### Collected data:
+++
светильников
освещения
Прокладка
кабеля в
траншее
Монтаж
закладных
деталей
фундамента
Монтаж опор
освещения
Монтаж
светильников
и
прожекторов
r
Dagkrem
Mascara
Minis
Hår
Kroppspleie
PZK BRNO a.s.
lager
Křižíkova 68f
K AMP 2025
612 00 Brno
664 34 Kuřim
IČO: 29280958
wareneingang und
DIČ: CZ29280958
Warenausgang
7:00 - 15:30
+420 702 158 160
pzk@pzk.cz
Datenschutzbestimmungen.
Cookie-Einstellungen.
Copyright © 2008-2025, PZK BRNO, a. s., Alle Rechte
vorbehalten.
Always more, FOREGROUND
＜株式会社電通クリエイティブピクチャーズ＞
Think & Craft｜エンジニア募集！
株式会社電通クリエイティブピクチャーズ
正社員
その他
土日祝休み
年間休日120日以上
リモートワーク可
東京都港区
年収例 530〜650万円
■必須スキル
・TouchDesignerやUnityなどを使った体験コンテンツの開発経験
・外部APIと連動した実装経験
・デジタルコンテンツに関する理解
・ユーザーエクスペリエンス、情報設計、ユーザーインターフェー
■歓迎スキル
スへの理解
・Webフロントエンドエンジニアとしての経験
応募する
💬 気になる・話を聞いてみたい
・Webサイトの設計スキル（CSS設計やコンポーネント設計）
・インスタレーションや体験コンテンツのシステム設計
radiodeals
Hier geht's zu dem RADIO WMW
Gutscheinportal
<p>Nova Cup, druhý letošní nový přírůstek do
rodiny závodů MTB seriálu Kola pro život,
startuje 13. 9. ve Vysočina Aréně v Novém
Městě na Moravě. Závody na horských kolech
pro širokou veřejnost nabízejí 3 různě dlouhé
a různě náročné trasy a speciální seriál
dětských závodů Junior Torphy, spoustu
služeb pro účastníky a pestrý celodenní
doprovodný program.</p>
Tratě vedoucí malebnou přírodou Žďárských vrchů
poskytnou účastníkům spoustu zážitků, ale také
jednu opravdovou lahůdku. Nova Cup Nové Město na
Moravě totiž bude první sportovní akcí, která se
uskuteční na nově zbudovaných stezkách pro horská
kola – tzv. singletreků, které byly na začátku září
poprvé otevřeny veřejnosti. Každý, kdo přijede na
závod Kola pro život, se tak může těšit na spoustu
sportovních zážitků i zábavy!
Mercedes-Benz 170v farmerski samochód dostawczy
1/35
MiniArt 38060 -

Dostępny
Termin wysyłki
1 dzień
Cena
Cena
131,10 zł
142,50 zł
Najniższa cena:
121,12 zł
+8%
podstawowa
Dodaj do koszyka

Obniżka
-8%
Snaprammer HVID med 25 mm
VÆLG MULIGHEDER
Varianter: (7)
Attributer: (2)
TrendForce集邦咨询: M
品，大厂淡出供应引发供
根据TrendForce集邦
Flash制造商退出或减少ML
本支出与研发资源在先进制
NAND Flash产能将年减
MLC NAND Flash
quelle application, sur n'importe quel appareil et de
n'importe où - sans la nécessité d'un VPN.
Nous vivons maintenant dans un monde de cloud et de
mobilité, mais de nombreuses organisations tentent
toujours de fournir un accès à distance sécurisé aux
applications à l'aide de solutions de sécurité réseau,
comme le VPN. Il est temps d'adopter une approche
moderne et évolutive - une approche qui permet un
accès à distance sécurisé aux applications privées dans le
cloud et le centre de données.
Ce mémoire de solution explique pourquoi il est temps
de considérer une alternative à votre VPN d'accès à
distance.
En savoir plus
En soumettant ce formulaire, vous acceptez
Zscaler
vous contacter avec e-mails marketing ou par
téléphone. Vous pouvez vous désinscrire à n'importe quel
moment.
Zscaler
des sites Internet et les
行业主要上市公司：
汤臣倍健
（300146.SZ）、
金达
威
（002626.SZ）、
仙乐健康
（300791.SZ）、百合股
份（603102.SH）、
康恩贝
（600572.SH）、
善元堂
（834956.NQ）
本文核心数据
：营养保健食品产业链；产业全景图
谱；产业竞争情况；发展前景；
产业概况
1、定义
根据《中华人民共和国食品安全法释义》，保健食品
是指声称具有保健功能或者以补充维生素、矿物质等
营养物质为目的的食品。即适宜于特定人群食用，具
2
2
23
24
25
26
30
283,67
+++
### EXERCISE DIRECTIONS:
Give back the entries exactly. Omit none of them.

### YOUR SOLUTION:
светильников
освещения
Прокладка
кабеля в
траншее
Монтаж
закладных
деталей
фундамента
Монтаж опор
освещения
Монтаж
светильников
и
прожекторов
r
Dagkrem
Mascara
Minis
Hår
Kroppspleie
PZK BRNO a.s.
lager
Křižíkova 68f
K AMP 2025
612 00 Brno
664 34 Kuřim
IČO: 29280958
wareneingang und
DIČ: CZ29280958
Warenausgang
7:00 - 15:30
+420 702 158 160
pzk@pzk.cz
Datenschutzbestimmungen.
Cookie-Einstellungen.
Copyright © 2008-2025, PZK BRNO, a. s., Alle Rechte
vorbehalten.
Always more, FOREGROUND
＜株式会社電通クリエイティブピクチャーズ＞
Think & Craft｜エンジニア募集！
株式会社電通クリエイティブピクチャーズ
正社員
その他
土日祝休み
年間休日120日以上
リモートワーク可
東京都港区
年収例 530〜650万円
■必須スキル
・TouchDesignerやUnityなどを使った体験コンテンツの開発経験
・外部APIと連動した実装経験
・デジタルコンテンツに関する理解
・ユーザーエクスペリエンス、情報設計、ユーザーインターフェー
■歓迎スキル
スへの理解
・Webフロントエンドエンジニアとしての経験
応募する
💬 気になる・話を聞いてみたい
・Webサイトの設計スキル（CSS設計やコンポーネント設計）
・インスタレーションや体験コンテンツのシステム設計
radiodeals
Hier geht's zu dem RADIO WMW
Gutscheinportal
<p>Nova Cup, druhý letošní nový přírůstek do
rodiny závodů MTB seriálu Kola pro život,
startuje 13. 9. ve Vysočina Aréně v Novém
Městě na Moravě. Závody na horských kolech
pro širokou veřejnost nabízejí 3 různě dlouhé
a různě náročné trasy a speciální seriál
dětských závodů Junior Torphy, spoustu
služeb pro účastníky a pestrý celodenní
doprovodný program.</p>
Tratě vedoucí malebnou přírodou Žďárských vrchů
poskytnou účastníkům spoustu zážitků, ale také
jednu opravdovou lahůdku. Nova Cup Nové Město na
Moravě totiž bude první sportovní akcí, která se
uskuteční na nově zbudovaných stezkách pro horská
kola – tzv. singletreků, které byly na začátku září
poprvé otevřeny veřejnosti. Každý, kdo přijede na
závod Kola pro život, se tak může těšit na spoustu
sportovních zážitků i zábavy!
Mercedes-Benz 170v farmerski samochód dostawczy
1/35
MiniArt 38060 -

Dostępny
Termin wysyłki
1 dzień
Cena
Cena
131,10 zł
142,50 zł
Najniższa cena:
121,12 zł
+8%
podstawowa
Dodaj do koszyka

Obniżka
-8%
Snaprammer HVID med 25 mm
VÆLG MULIGHEDER
Varianter: (7)
Attributer: (2)
TrendForce集邦咨询: M
品，大厂淡出供应引发供
根据TrendForce集邦
Flash制造商退出或减少ML
本支出与研发资源在先进制
NAND Flash产能将年减
MLC NAND Flash
quelle application, sur n'importe quel appareil et de
n'importe où - sans la nécessité d'un VPN.
Nous vivons maintenant dans un monde de cloud et de
mobilité, mais de nombreuses organisations tentent
toujours de fournir un accès à distance sécurisé aux
applications à l'aide de solutions de sécurité réseau,
comme le VPN. Il est temps d'adopter une approche
moderne et évolutive - une approche qui permet un
accès à distance sécurisé aux applications privées dans le
cloud et le centre de données.
Ce mémoire de solution explique pourquoi il est temps
de considérer une alternative à votre VPN d'accès à
distance.
En savoir plus
En soumettant ce formulaire, vous acceptez
Zscaler
vous contacter avec e-mails marketing ou par
téléphone. Vous pouvez vous désinscrire à n'importe quel
moment.
Zscaler
des sites Internet et les
行业主要上市公司：
汤臣倍健
（300146.SZ）、
金达
威
（002626.SZ）、
仙乐健康
（300791.SZ）、百合股
份（603102.SH）、
康恩贝
（600572.SH）、
善元堂
（834956.NQ）
本文核心数据
：营养保健食品产业链；产业全景图
谱；产业竞争情况；发展前景；
产业概况
1、定义
根据《中华人民共和国食品安全法释义》，保健食品
是指声称具有保健功能或者以补充维生素、矿物质等
营养物质为目的的食品。即适宜于特定人群食用，具
2
2
23
24
25
26
30
283,67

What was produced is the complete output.